You are viewing a plain text version of this content. The canonical link for it is here.

Posted to dev@spark.apache.org by "Zhang, Lubo" <lu...@intel.com> on 2017/07/26 08:54:05 UTC

Questions about Stateful Operations in SS

Hi all

I have a question about the Stateful  operations [map/flatmap]GroupsWithState in Structured streaming. Issue are as follows:

Take StructuredSessionization case for example, first I input two words like apache and spark in batch 0, then input another word Hadoop in batch 1 until timeout happens (here the timeout type is ProcessingTimeout). So I can see both words apache and spark are outputed since each group state is timedout. But if I input the same word apache in batch 1 which already existed in batch 0, the result shows only spark is expired.  I deep into this and find the code https://github.com/apache/spark/blob/master/sql/core/src/main/scala/org/apache/spark/sql/execution/streaming/FlatMapGroupsWithStateExec.scala#L131  deal with the group state update, it first process new group data and set the flag hasTimedout to be false in update func , which result the key already timedout to be just update. I know the timeout function call will not occur until there is new data to trigger, but  I am wondering why don't we first process timeout keys, so we can retrieve the expired data exist in batch 0 in user-given function

def statefunc(key: K, values: Iterator [V],state: GroupState [S]): U = {

    if (state.hasTimedOut) {                // If called when timing out, remove the state
      ToDO;
      state.remove()

} else if (state.exists) {
}
}


Thanks
Lubo

RE: Questions about Stateful Operations in SS

Posted by "Zhang, Lubo" <lu...@intel.com>.

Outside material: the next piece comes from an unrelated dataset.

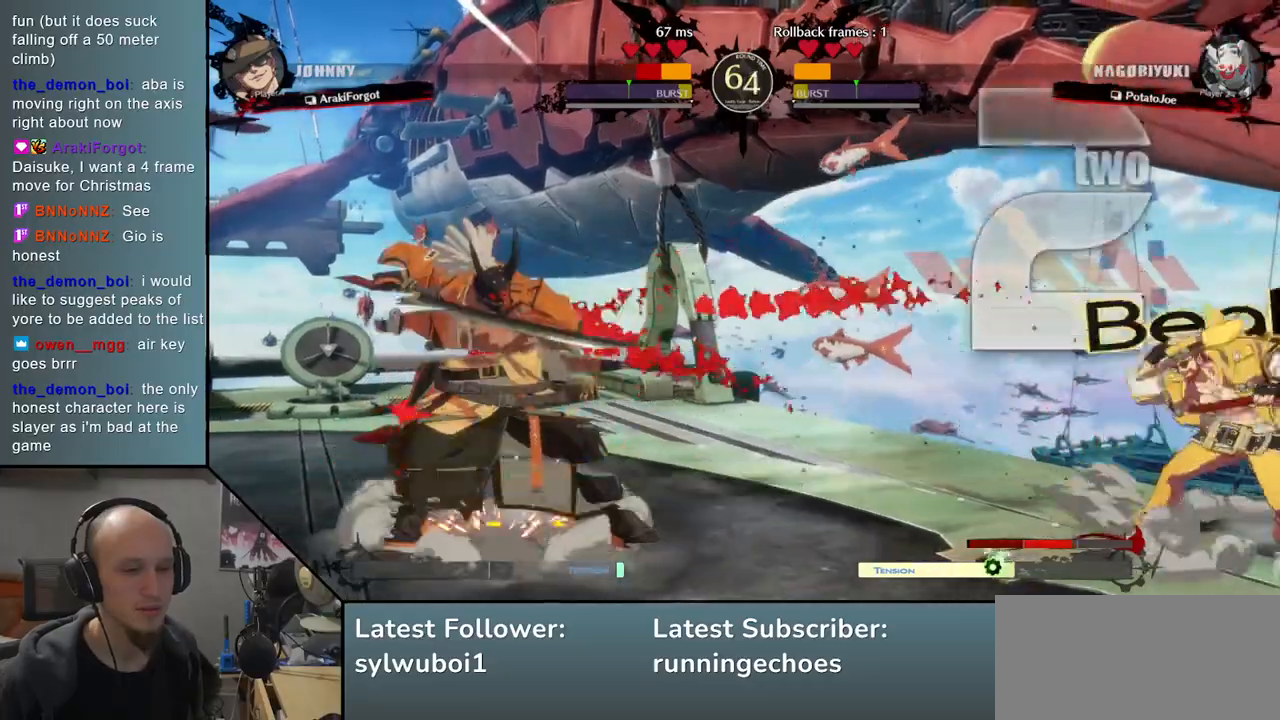
{"buttons": [], "events": [[33, "L2", "up"], [300, "L2", "down"], [383, "L2", "up"]]}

Got you, thanks for your reply.

Best regards
Lubo

From: Tathagata Das [mailto:tathagata.das1565@gmail.com]
Sent: Thursday, July 27, 2017 3:08 AM
To: Zhang, Lubo <lu...@intel.com>
Cc: dev@spark.apache.org
Subject: Re: Questions about Stateful Operations in SS

Hello Lubo,

The idea of timeouts is to make a best-effort and last-resort effort to process a key, when it has not received data for a while. With processing time timeout is 1 minute, the system guarantees that it will not timeout unless at least 1 minute has passed. Defining a precise timing on when the timeout is triggered, is really hard for many reasons (distributed system, lack of precise clock-synch, need for deterministic re-executions for fault-tolerance, etc.). We made a design decision to process timed out data after processing the data in a batch, but that choice should not affect your business logic if your logic is constructed the right way. So your business logic should set loosely defined timeout durations, and not depend on the exactly timing of when the timeouts are hit.

TD

On Wed, Jul 26, 2017 at 1:54 AM, Zhang, Lubo <lu...@intel.com>> wrote:
Hi all

I have a question about the Stateful  operations [map/flatmap]GroupsWithState in Structured streaming. Issue are as follows:

Take StructuredSessionization case for example, first I input two words like apache and spark in batch 0, then input another word Hadoop in batch 1 until timeout happens (here the timeout type is ProcessingTimeout). So I can see both words apache and spark are outputed since each group state is timedout. But if I input the same word apache in batch 1 which already existed in batch 0, the result shows only spark is expired.  I deep into this and find the code https://github.com/apache/spark/blob/master/sql/core/src/main/scala/org/apache/spark/sql/execution/streaming/FlatMapGroupsWithStateExec.scala#L131  deal with the group state update, it first process new group data and set the flag hasTimedout to be false in update func , which result the key already timedout to be just update. I know the timeout function call will not occur until there is new data to trigger, but  I am wondering why don’t we first process timeout keys, so we can retrieve the expired data exist in batch 0 in user-given function

def statefunc(key: K, values: Iterator [V],state: GroupState [S]): U = {

    if (state.hasTimedOut) {                // If called when timing out, remove the state
      ToDO;
      state.remove()

} else if (state.exists) {
}
}

Thanks
Lubo

RE: Questions about Stateful Operations in SS

Posted by "Zhang, Lubo" <lu...@intel.com>.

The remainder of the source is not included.